TASK OBJECTIVE
Word for word, transcribe the lines below and drop the pictures.
─── SUPPLIED DATA ───
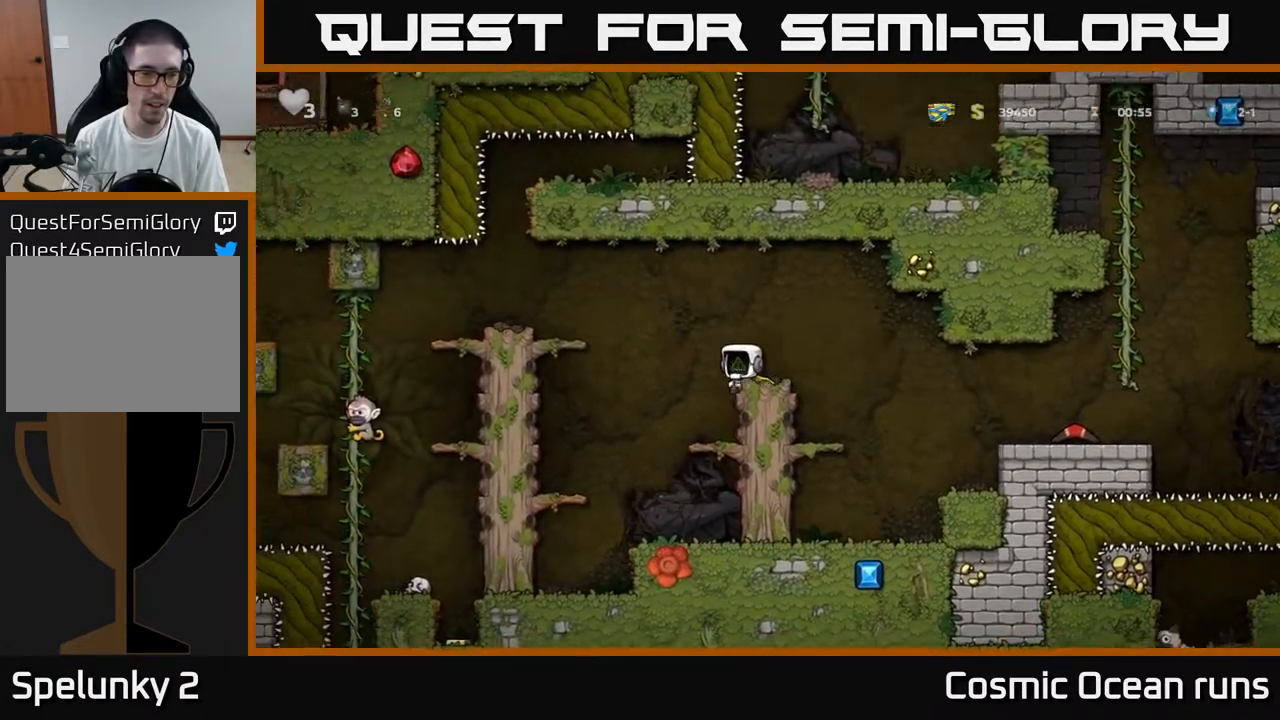
{"buttons": ["DPAD_LEFT"], "left_stick": "center", "right_stick": "center", "events": [[33, "DPAD_LEFT", "down"], [67, "A", "down"], [350, "A", "up"]]}
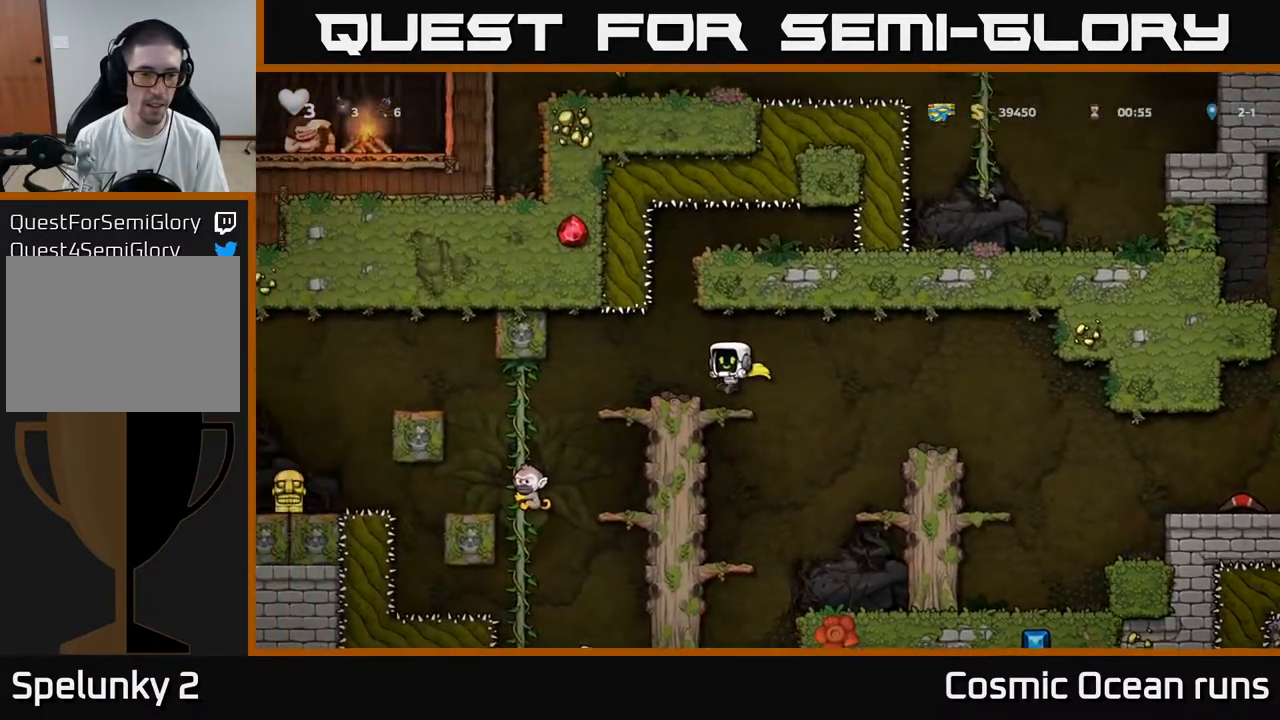
{"buttons": [], "left_stick": "center", "right_stick": "center", "events": [[33, "DPAD_LEFT", "up"], [133, "X", "down"], [233, "X", "up"]]}
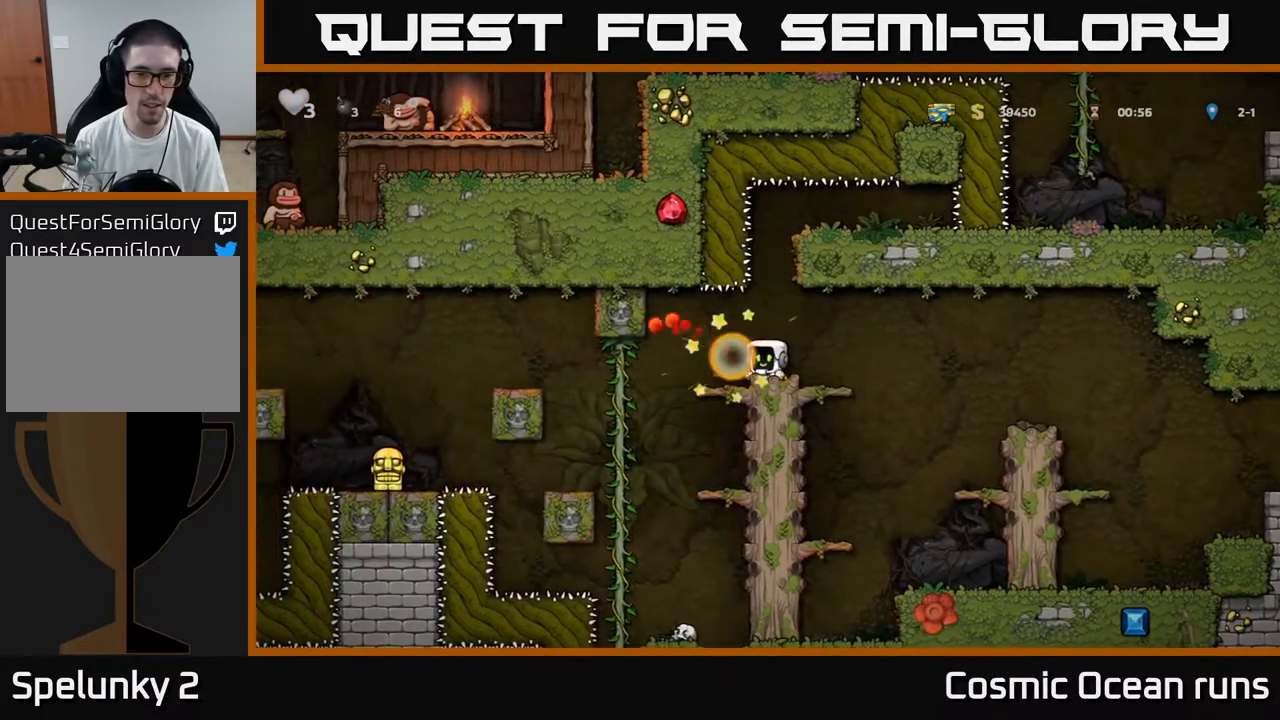
{"buttons": ["DPAD_LEFT"], "left_stick": "center", "right_stick": "center", "events": [[350, "DPAD_LEFT", "down"]]}
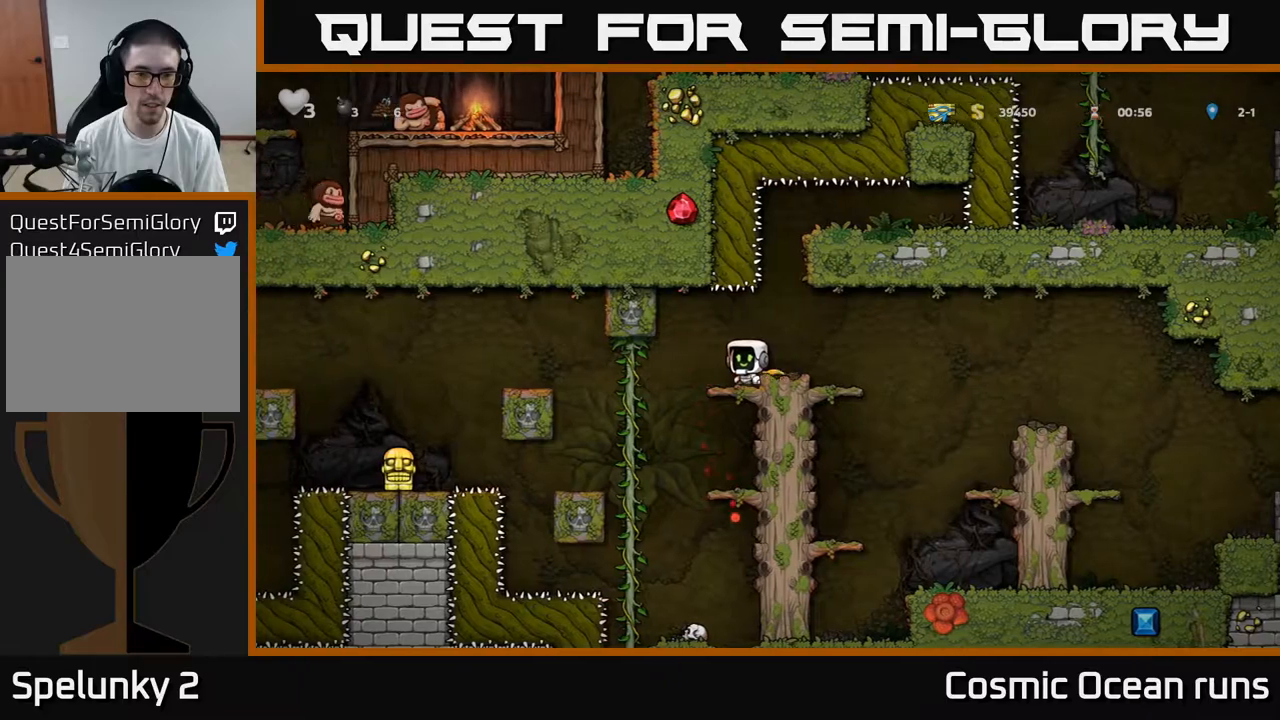
{"buttons": [], "left_stick": "center", "right_stick": "center", "events": [[117, "DPAD_LEFT", "up"], [300, "DPAD_LEFT", "down"], [350, "DPAD_UP", "down"], [383, "DPAD_LEFT", "up"], [467, "DPAD_UP", "up"]]}
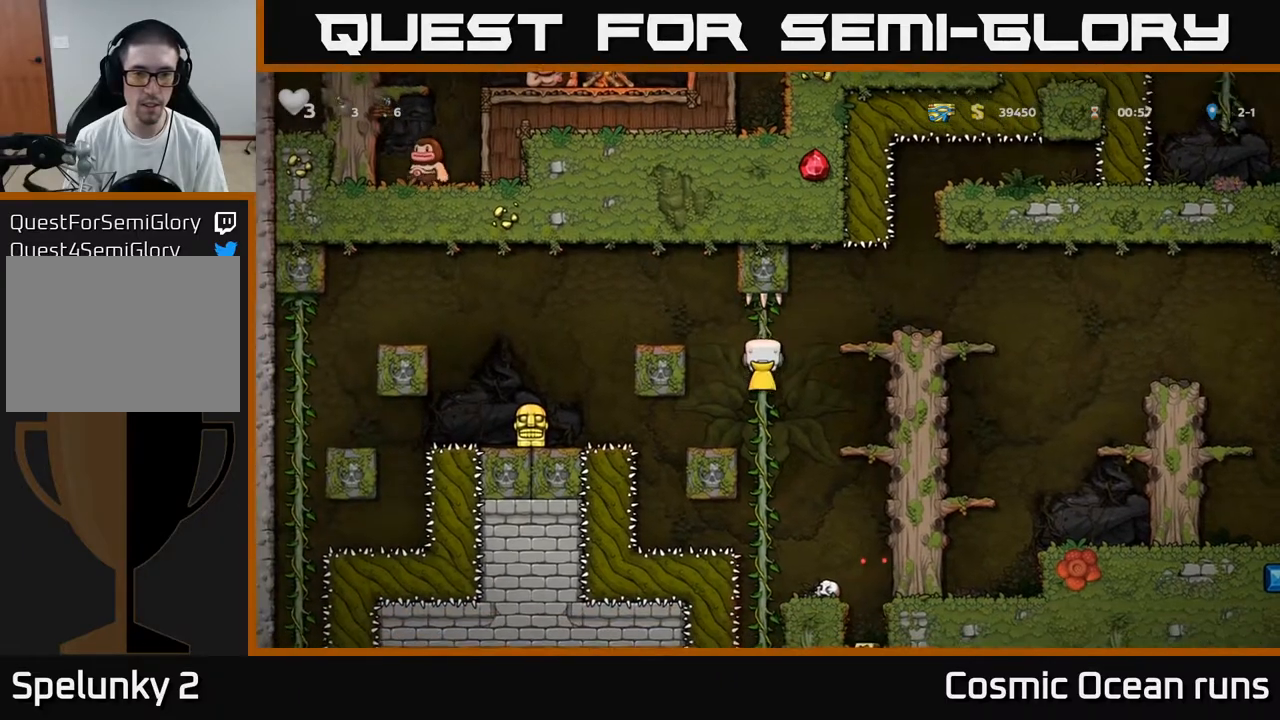
{"buttons": [], "left_stick": "center", "right_stick": "center", "events": [[33, "DPAD_DOWN", "down"], [150, "DPAD_DOWN", "up"]]}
───
EXPECTED OUTPUT
{"buttons": ["DPAD_LEFT"], "left_stick": "center", "right_stick": "center", "events": [[33, "DPAD_LEFT", "down"], [67, "A", "down"], [350, "A", "up"]]}
{"buttons": [], "left_stick": "center", "right_stick": "center", "events": [[33, "DPAD_LEFT", "up"], [133, "X", "down"], [233, "X", "up"]]}
{"buttons": ["DPAD_LEFT"], "left_stick": "center", "right_stick": "center", "events": [[350, "DPAD_LEFT", "down"]]}
{"buttons": [], "left_stick": "center", "right_stick": "center", "events": [[117, "DPAD_LEFT", "up"], [300, "DPAD_LEFT", "down"], [350, "DPAD_UP", "down"], [383, "DPAD_LEFT", "up"], [467, "DPAD_UP", "up"]]}
{"buttons": [], "left_stick": "center", "right_stick": "center", "events": [[33, "DPAD_DOWN", "down"], [150, "DPAD_DOWN", "up"]]}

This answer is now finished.